• _Extracted data_:
● ● ● ●
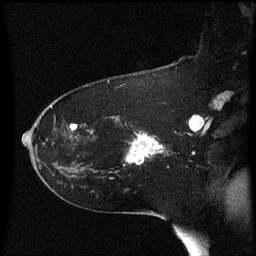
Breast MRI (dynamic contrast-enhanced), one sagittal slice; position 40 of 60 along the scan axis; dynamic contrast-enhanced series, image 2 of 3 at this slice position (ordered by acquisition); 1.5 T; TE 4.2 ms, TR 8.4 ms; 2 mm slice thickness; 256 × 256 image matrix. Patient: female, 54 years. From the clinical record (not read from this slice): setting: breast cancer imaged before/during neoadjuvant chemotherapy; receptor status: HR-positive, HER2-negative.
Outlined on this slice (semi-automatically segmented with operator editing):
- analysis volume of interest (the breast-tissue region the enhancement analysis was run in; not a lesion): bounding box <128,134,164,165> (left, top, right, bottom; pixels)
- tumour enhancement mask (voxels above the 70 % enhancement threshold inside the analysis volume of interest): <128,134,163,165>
● ● ● ●
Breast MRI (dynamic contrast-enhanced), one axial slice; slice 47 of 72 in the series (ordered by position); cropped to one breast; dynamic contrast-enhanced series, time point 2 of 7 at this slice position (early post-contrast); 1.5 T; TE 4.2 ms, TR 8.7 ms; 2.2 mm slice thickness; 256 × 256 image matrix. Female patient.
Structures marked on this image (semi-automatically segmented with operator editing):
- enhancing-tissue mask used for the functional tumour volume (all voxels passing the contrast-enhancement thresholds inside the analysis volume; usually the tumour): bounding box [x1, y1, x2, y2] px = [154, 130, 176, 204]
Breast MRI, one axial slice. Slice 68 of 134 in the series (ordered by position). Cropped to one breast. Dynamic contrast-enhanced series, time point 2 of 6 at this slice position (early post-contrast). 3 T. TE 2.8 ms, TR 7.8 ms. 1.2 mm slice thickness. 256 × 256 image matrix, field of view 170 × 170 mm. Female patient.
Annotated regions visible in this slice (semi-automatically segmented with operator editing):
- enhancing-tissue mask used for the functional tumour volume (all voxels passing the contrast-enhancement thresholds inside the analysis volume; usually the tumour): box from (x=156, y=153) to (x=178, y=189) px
● ● ● ●
• _What the task requires_: Above are the records. Print exactly, and only, the lines from the line with "Outlined on this" to the line with "- tumour enhancement", both inclusive.

• _Answer section_:
Outlined on this slice (semi-automatically segmented with operator editing):
- analysis volume of interest (the breast-tissue region the enhancement analysis was run in; not a lesion): bounding box <128,134,164,165> (left, top, right, bottom; pixels)
- tumour enhancement mask (voxels above the 70 % enhancement threshold inside the analysis volume of interest): <128,134,163,165>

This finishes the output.